Find the line in the entries below that contains "ring pip: (136, 403)". Repeat it exactly, and every line after it through the line that contains "thumb ip: (190, 281)".

- Data shown:
--------------------------------

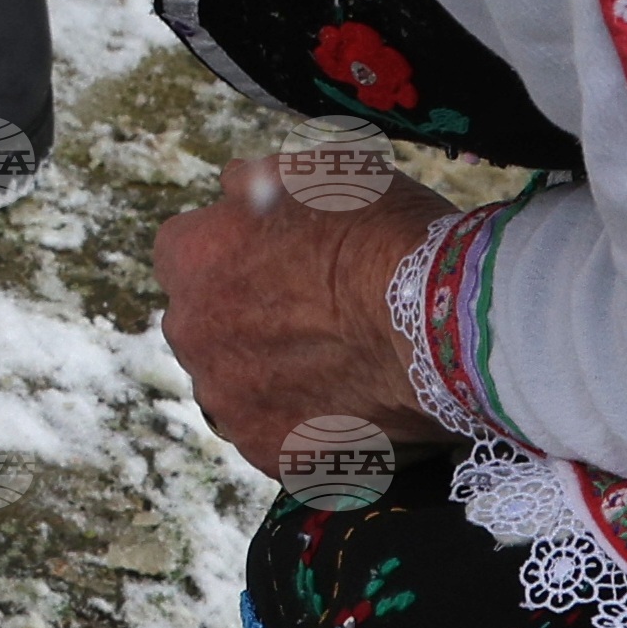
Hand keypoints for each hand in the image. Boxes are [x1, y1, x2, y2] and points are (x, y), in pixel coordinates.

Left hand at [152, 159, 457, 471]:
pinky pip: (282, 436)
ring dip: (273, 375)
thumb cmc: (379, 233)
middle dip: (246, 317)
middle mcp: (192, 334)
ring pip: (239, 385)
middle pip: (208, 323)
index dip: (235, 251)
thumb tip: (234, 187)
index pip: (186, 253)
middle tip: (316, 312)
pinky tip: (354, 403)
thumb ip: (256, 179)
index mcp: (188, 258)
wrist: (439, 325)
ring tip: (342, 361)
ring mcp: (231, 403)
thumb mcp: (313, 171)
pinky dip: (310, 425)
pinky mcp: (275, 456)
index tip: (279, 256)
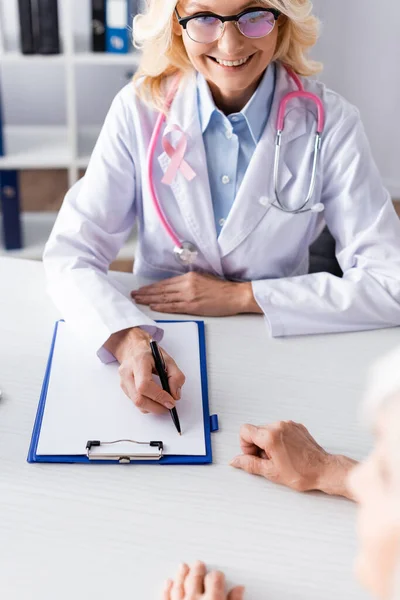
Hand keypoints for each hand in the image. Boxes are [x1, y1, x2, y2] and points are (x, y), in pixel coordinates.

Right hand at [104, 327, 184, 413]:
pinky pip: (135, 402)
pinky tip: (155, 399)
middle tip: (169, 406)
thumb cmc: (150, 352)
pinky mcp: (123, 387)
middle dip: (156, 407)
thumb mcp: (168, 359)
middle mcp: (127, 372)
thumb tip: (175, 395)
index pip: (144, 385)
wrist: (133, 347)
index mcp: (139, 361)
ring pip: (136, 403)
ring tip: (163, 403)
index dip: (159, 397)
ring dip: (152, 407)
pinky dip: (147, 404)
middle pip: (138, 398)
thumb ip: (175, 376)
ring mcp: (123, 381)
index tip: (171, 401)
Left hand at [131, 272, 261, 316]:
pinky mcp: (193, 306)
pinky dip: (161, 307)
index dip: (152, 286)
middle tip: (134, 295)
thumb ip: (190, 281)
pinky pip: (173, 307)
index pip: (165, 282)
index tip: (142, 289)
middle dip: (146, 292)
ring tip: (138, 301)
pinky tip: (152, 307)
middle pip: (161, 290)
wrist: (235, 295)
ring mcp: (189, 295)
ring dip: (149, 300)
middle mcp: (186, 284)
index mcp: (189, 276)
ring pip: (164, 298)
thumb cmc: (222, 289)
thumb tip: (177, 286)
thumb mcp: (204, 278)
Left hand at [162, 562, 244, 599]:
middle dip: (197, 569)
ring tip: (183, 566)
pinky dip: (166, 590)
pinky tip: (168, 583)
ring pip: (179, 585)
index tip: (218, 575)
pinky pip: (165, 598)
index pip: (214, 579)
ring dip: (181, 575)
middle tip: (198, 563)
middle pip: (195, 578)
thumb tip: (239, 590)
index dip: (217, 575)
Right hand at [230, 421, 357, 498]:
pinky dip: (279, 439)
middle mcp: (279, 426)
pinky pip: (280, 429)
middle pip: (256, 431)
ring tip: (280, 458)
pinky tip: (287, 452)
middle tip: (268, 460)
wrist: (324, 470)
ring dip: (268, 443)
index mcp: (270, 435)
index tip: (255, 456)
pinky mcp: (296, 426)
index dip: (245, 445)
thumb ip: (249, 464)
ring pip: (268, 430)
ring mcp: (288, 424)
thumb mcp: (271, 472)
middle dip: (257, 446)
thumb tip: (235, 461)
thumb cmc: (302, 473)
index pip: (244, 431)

--------------------------------

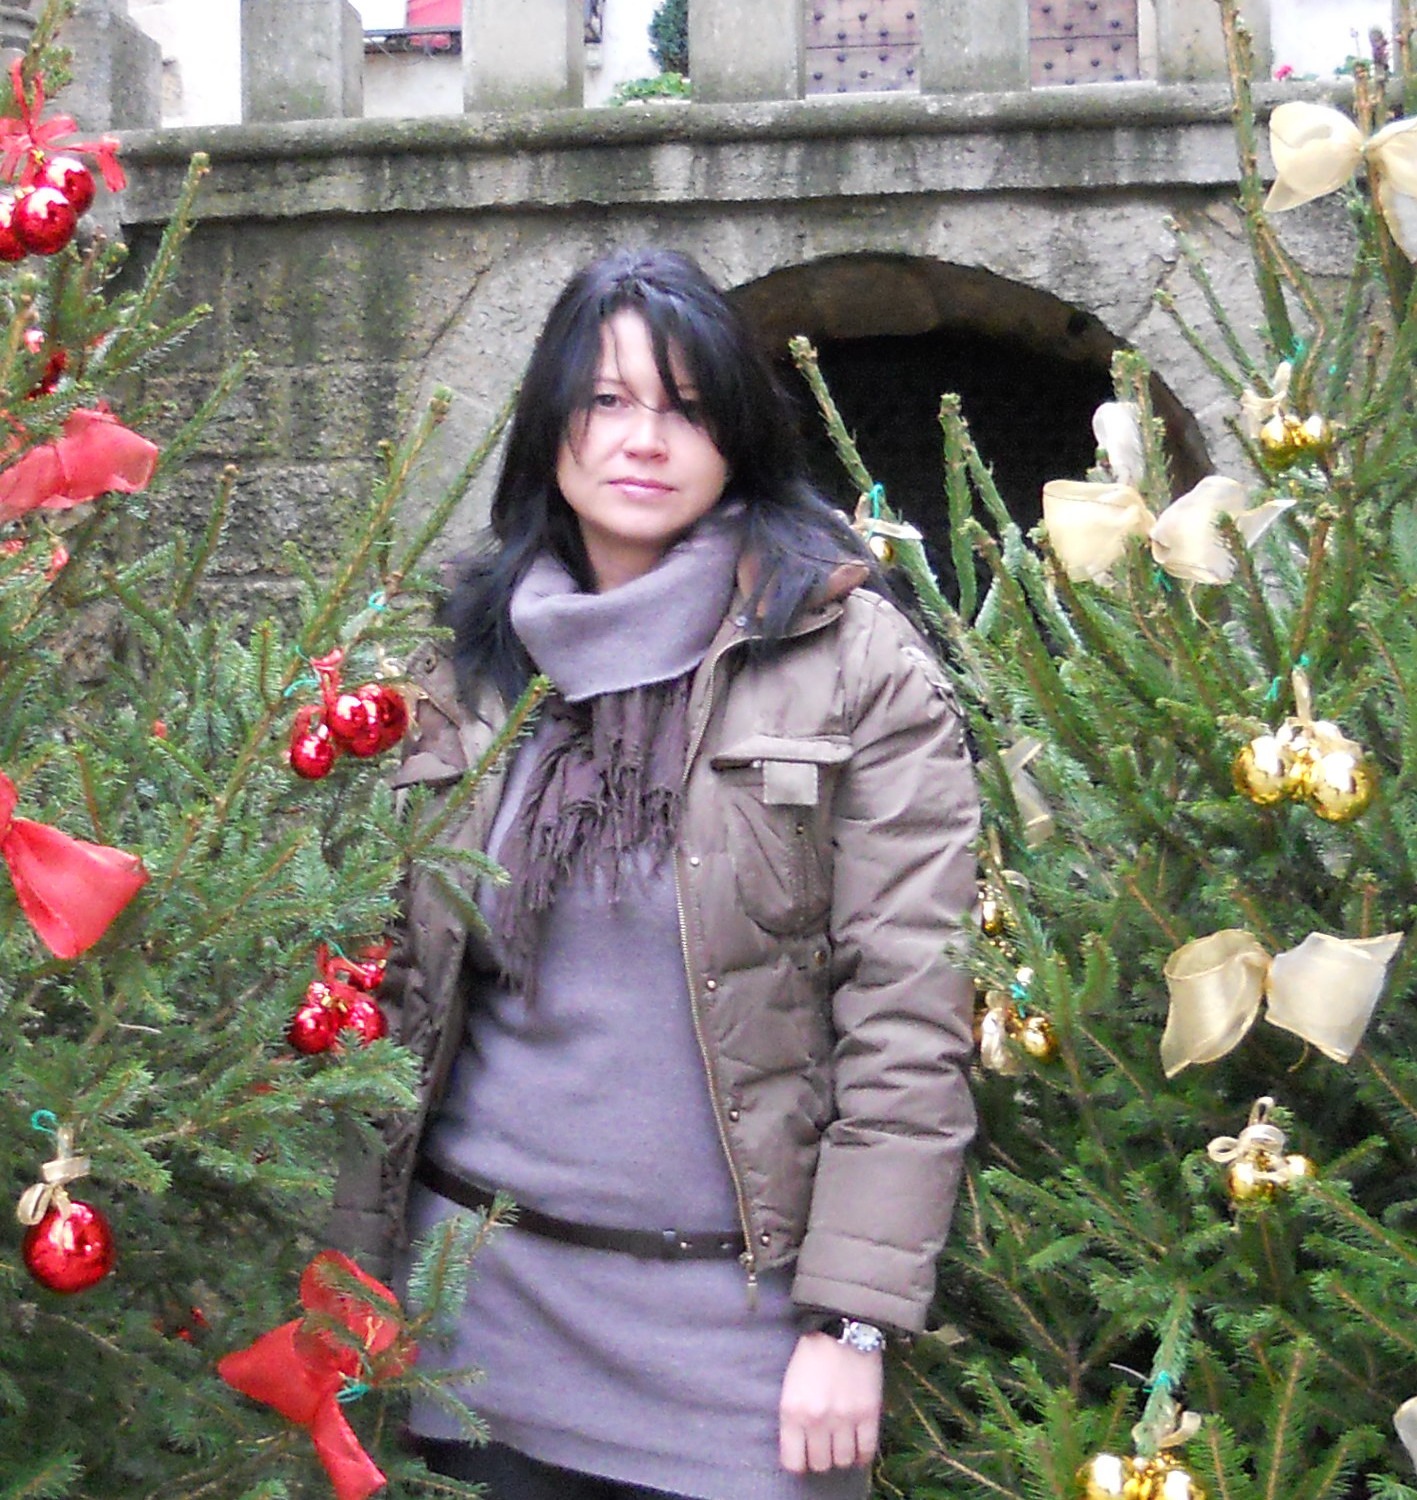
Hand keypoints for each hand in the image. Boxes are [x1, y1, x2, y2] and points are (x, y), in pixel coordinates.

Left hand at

--------------------------------

- Task response:
ring pip: (136, 403)
ring tip: (163, 403)
index dip: (159, 397)
ring dip: (152, 407)
pinky dip: (147, 404)
middle pip: (138, 398)
thumb ip: (175, 376)
ring mcp: (123, 381)
index tip: (171, 401)
Left hand at [131, 272, 261, 316]:
pinky mcp: (193, 306)
pinky dip: (161, 307)
index dip: (152, 286)
middle tip: (134, 295)
thumb ip: (190, 281)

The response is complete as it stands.